## Your goal
Lift out all lines below that contain "Figure".
--- Dataset extract Enclosed Below ---
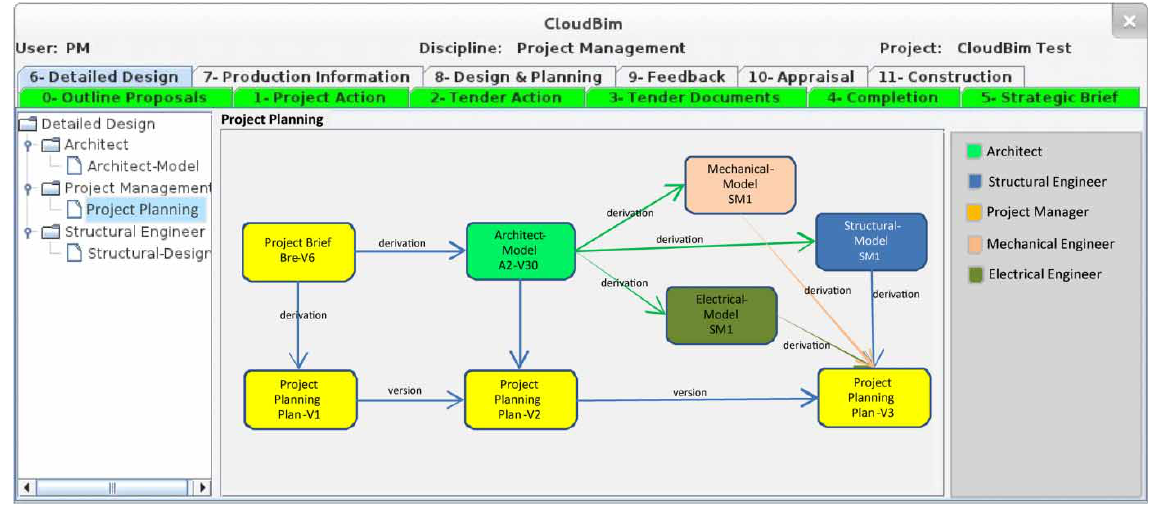
Fig. 13. Project management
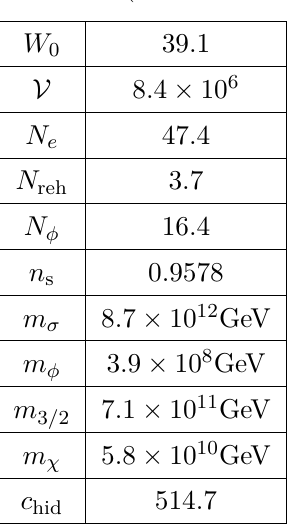
Figure 4 . Scalar spectral index coloring of the entire data set. Black dots correspond to n s within the 2 σ range, while red dots have n within 3 σ (but outside 2 σ ). s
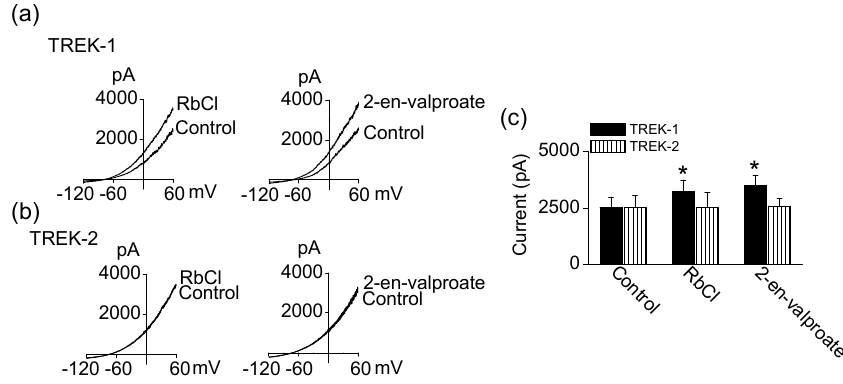
Figure 3. Effect of compounds structurally similar to LiCl and valproate on TREK-1 and TREK-2 current. ( a ) Effect of RbCl and 2-en-valproate on TREK-1; ( b ) No effect of RbCl and 2-en-valproate on TREK-2 activity; ( c ) Summary of effect of RbCl and 2-en-valproate on TREK currents. Each bar is the mean ± SD of five experiments. Asterisk (*) indicates a significant difference against the control without application of drugs ( p < 0.05).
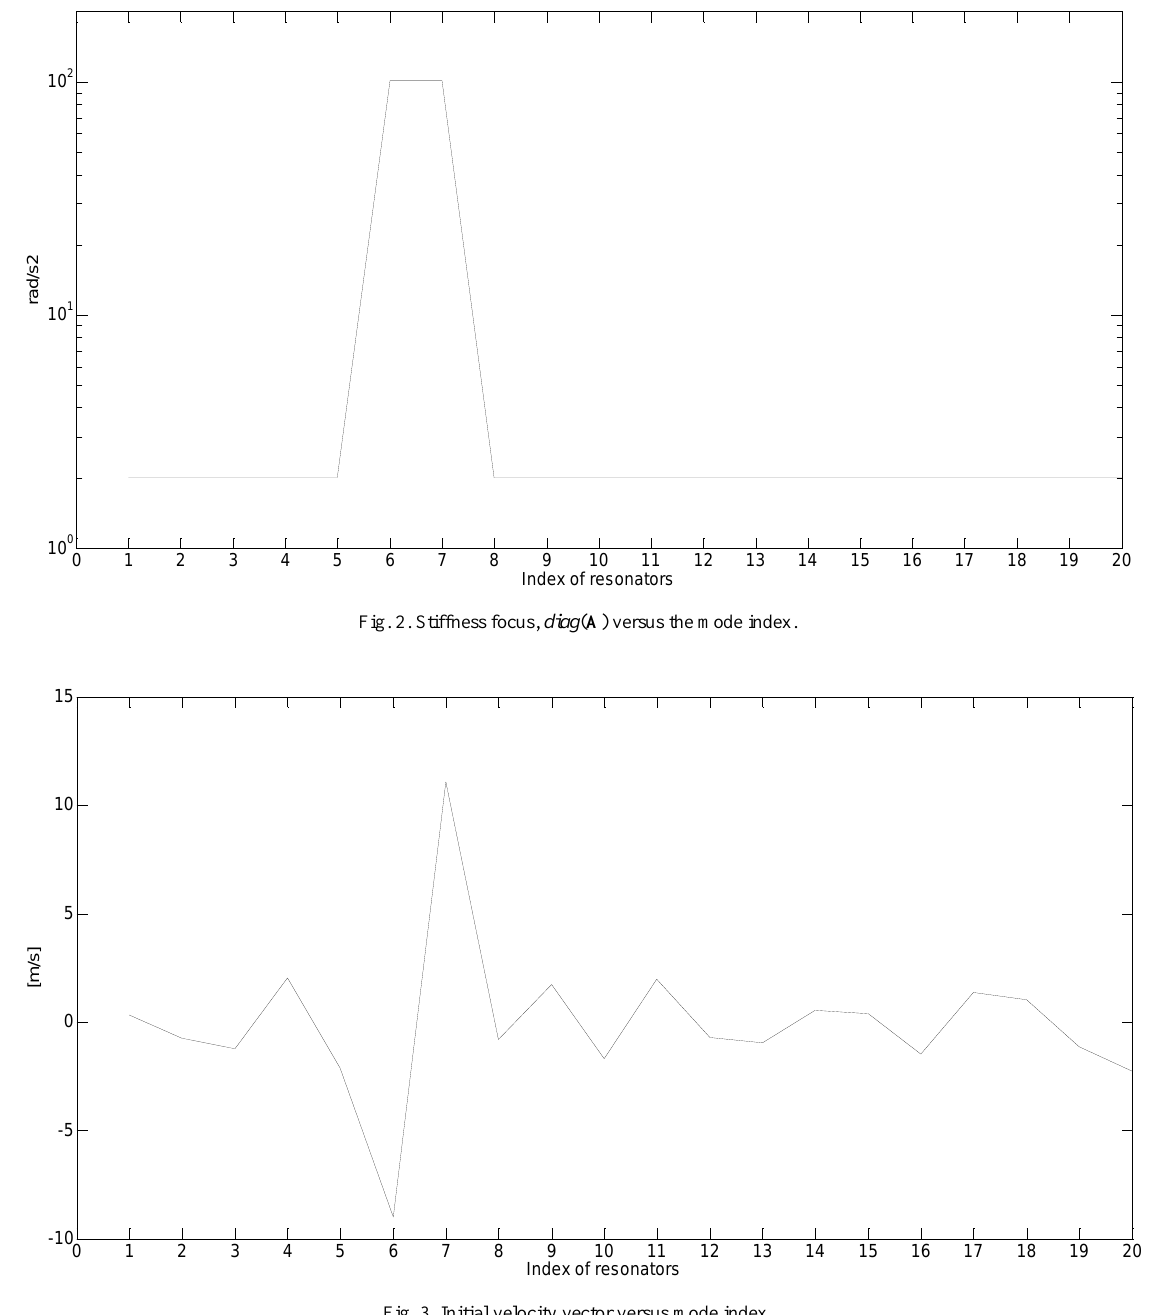
Fig. 3. Initial velocity vector versus mode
--- End of Enclosed Dataset extract ---
## Solution below
Figure 4 . Scalar spectral index coloring of the entire data set. Black dots correspond to n s within the 2 σ range, while red dots have n within 3 σ (but outside 2 σ ). s
Figure 3. Effect of compounds structurally similar to LiCl and valproate on TREK-1 and TREK-2 current. ( a ) Effect of RbCl and 2-en-valproate on TREK-1; ( b ) No effect of RbCl and 2-en-valproate on TREK-2 activity; ( c ) Summary of effect of RbCl and 2-en-valproate on TREK currents. Each bar is the mean ± SD of five experiments. Asterisk (*) indicates a significant difference against the control without application of drugs ( p < 0.05).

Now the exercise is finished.